Chatbox Shamus
Bastion is ill
"You are such a dumbass." Ruby meant it with love, or so I've been assured. "You wouldn't be stuck in bed with a damn fever if you'd just ask me to drive you places," she said over the running water. "You know waiting for a bus in this weather's a bad idea, and they never clean those grabby-handles either."
I didn't want to admit that Ruby had a point. Any given bus trip up the highway was a dance with death, between the erratic drivers and the odd germ or two. I tried to raise my voice in protest, but only managed to let out another coughing fit, once again having failed to block it with my arm.
Ruby was busying herself wringing out a wet washcloth at the sink. "Hey, cool it in there," I could hear her say from the bathroom. "You move around too much and you'll just aggravate it."
I allowed myself to flop back into the bed, simultaneously too warm and too cold. None of my body parts and organs seemed to agree on what the weather should have been like in my own office, and as much as I searched for something to say back, that part of my brain wasn't feeling up to it either. In only a few purposeful footsteps, Ruby was back to my bedside, the long sleeves of her usual button-shirt rolled up even further than normal. She slapped the cold, damp washcloth on my forehead as hard as she could. Her bedside manner was as rough as her language, but I didn't even feel like groaning in pain; mostly, I didn't feel like using my vocal chords for anything, but besides that, I hadn't been attended to like this since a bit before my little sister was born, and I really wanted to enjoy it. In the condition I was in, being able to enjoy anything at all was a good sign, even if it did feel like getting slapped with a dead fish.
A cold finger pressed itself into my neck, about where my pulse was. "Your heart's still going pretty fast. Washcloth ought to be good for the fever, but if you can manage it, try to get some sleep. Or at least pretend to sleep, I feel like that helps even if you don't nod off."
"Yeah," my voice rumbled like an action star's. I secretly wished that I could sound like that all the time, and not just when I was deathly ill.
"Anyway…" Ruby sat down on my bed, next to me, and held my hand in hers over the covers. Her face wasn't directly facing mine, but it wasn't a great angle to sit at. "I need you to get better, OK?"
"Yeah," I repeated. I liked the way it vibrated through my chest.
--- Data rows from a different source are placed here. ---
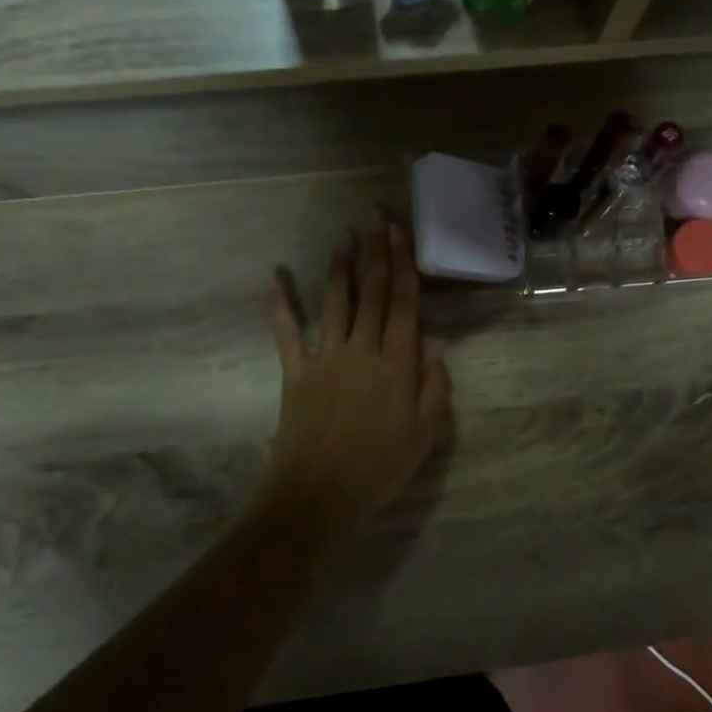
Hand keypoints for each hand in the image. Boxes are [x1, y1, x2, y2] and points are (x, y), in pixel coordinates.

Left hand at [262, 220, 451, 519]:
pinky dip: (280, 303)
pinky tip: (275, 276)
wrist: (319, 494)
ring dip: (340, 267)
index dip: (403, 265)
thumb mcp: (424, 434)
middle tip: (377, 217)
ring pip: (335, 302)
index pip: (403, 304)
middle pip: (371, 293)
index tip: (401, 232)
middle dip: (376, 252)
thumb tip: (436, 342)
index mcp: (396, 364)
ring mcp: (325, 357)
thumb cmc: (379, 468)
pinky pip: (286, 331)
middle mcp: (362, 350)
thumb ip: (434, 385)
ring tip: (344, 237)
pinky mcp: (295, 371)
"I'm serious. I know you like living alone and all that, but I worry about you." Her voice had reached that lower register, the one she used when she was trying to be deep and important-sounding. I hadn't heard it in a while. It felt nice, resounding through me the way it did. "I want you back at your best, doing what you love to do. I want you back at work."
"You're just saying that."
"I guess I am." She looked down at her lap; I detected a slight frown as she shut her eyes. "Shit's lonely when I'm stuck in that office. I guess I just like it better when there's somebody there that shares my point of view."
"Must be a hundred people working in that office," I grumbled.
"And you're the only one that cares how the Crime desk feels."
"That can't be true," I coughed.
"Y'know what, god damn it, I told you to rest, and here I am keeping you awake with my troubles." She must have felt like slapping herself, but I knew what she was trying to do. She was trying to change the subject before she opened up too much.
"No, don't you beat yourself up about it. I'm the one that got sick." The sentence came out unimpeded, for once.
Ruby got off the bed and turned around to look me in the eye, never letting go of my hand. "Bass. Much as I want to stick around for you here, you need your rest, and I gotta haul ass." She was using it as an excuse not to continue the conversation. I knew she had trouble with the commitment, and honestly, so did I. Maybe someday one of us would figure out a way around it.
"You take care of yourself." I squeezed her hand a little tighter. "And make sure you wash your hands."
She squeezed right back. "Hey, that's my line, you ass. I'll be back with lunch in a few hours. You just sleep."
I watched her venture out the door. It felt so strange for her to be this caring and worrying over me, like she always wanted to be a mother or something. Maybe she thought it was weird, herself. But it was friendship. Something neither of us had a lot of.